If every job posting was the same, there’d be no need to modify your CV. Unfortunately, that’s not the case. They will have been written with an ideal candidate in mind, so make sure you read each one through thoroughly so you understand the precise requirements and responsibilities. You need to answer the implicit questions within each job posting, so print each one out and keep referring back to it as you write. Make sure that you’re responding to each point.

Find names

A CV should come with a covering letter, or it could just be sent straight to a certain person via mail or, more commonly, email. If you can get the name of the person who will be reading it, you’ll have impressed them right away. See if you can find that information by looking online; Twitter profiles and company ‘About’ pages are usually useful in this regard. Alternatively, phone up the company and ask who applications will be addressed to.

Use keywords

Forbes estimates that recruiters only spend an average of 6.25 seconds looking at a CV. That means that they are scanning instead of reading, so you need to think in terms of keywords. Try reflecting the most unique ones used in the job ad itself, then work them into your own writing.
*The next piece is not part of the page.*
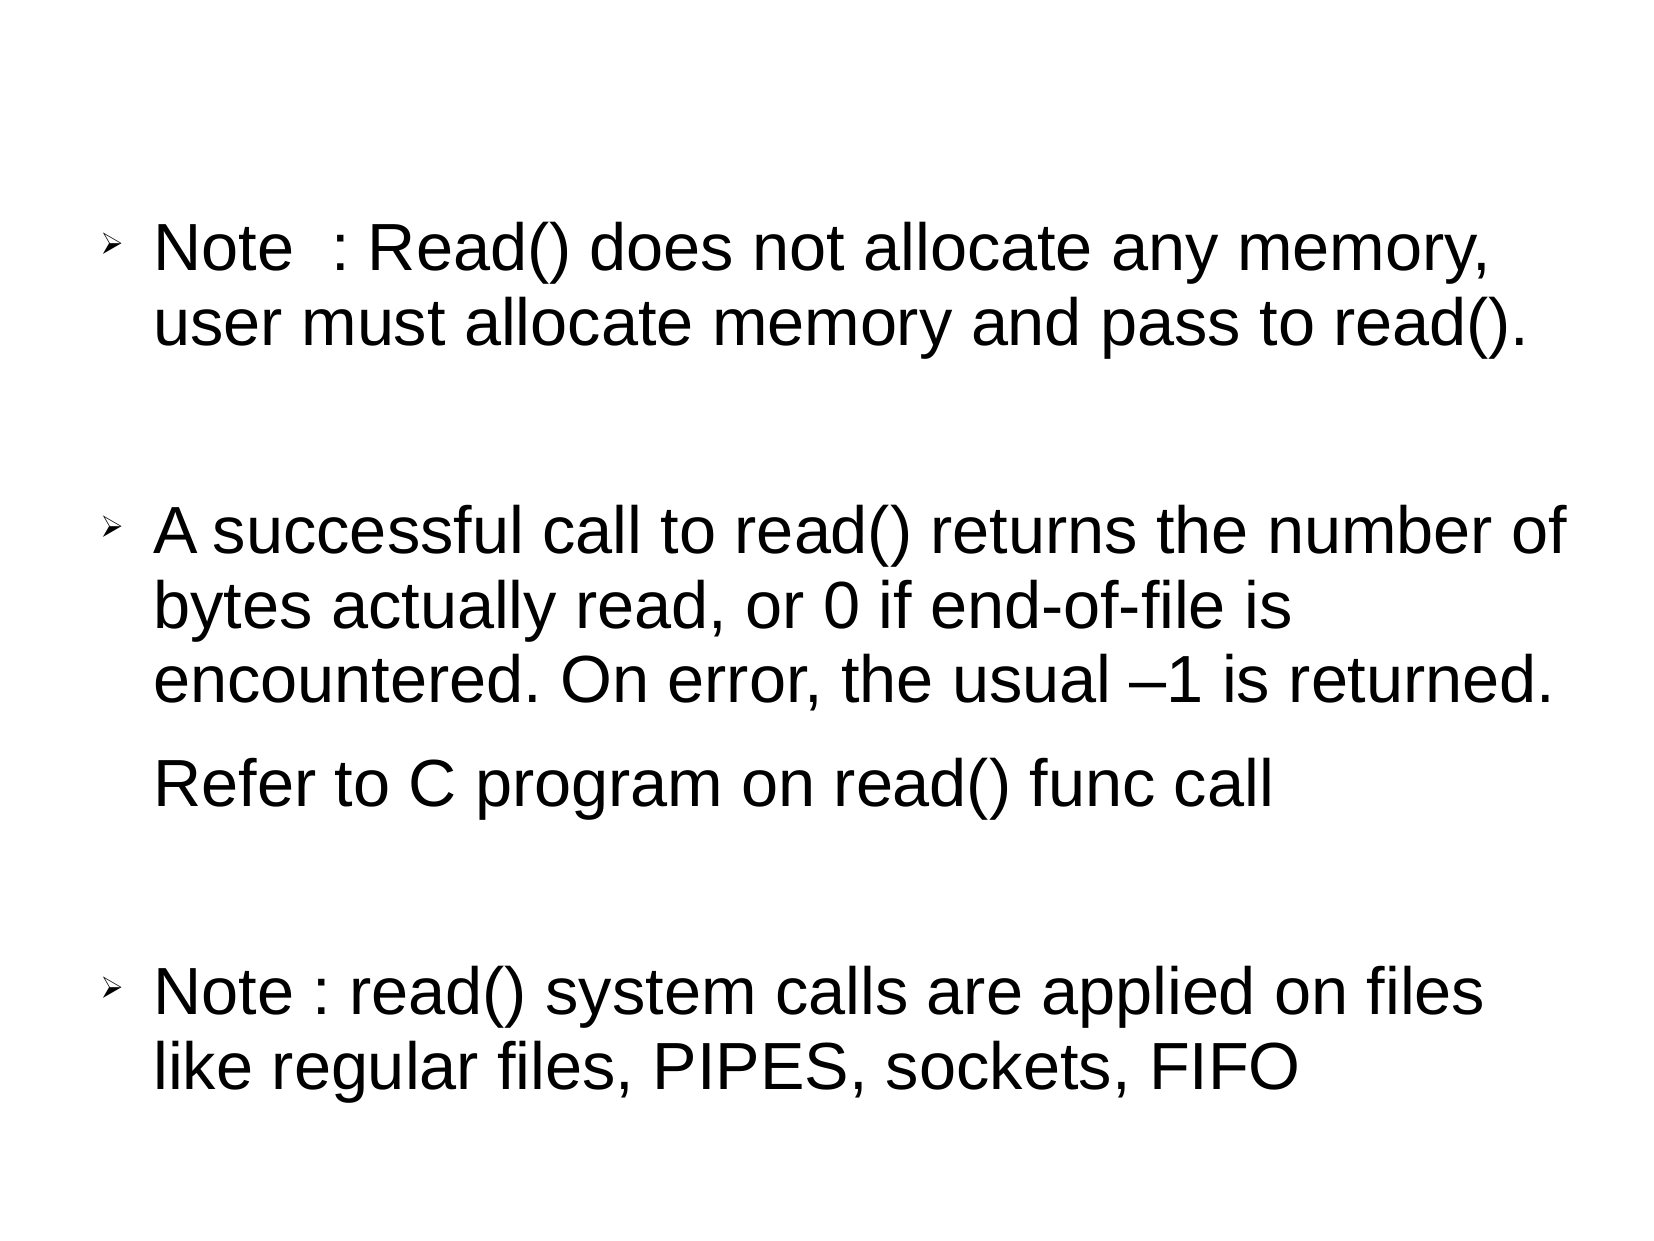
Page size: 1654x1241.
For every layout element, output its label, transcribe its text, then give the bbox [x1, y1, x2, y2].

list Note : Read() does not allocate any memory, user must allocate memory and pass to read(). A successful call to read() returns the number of bytes actually read, or 0 if end-of-file is encountered. On error, the usual –1 is returned. Refer to C program on read() func call Note : read() system calls are applied on files like regular files, PIPES, sockets, FIFO [82, 106, 1571, 1134]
You should normally look at keywords that link directly to the role, not just generic attributes like ‘ambitious’.​

Rework experience

You should never lie about prior experience, but you can cherry-pick the facts that you share. If you’re looking for office work but previously worked in a restaurant, talking about how you had to make customers feel welcome isn’t ideal. Instead, write about all the tasks you had to do at once, then emphasise the numerical skills that were required.

Employers want to find the right person, so they’ll write a job ad to attract them. A successful candidate will be the one who meets the requirements they set out, so don’t aim in the wrong direction.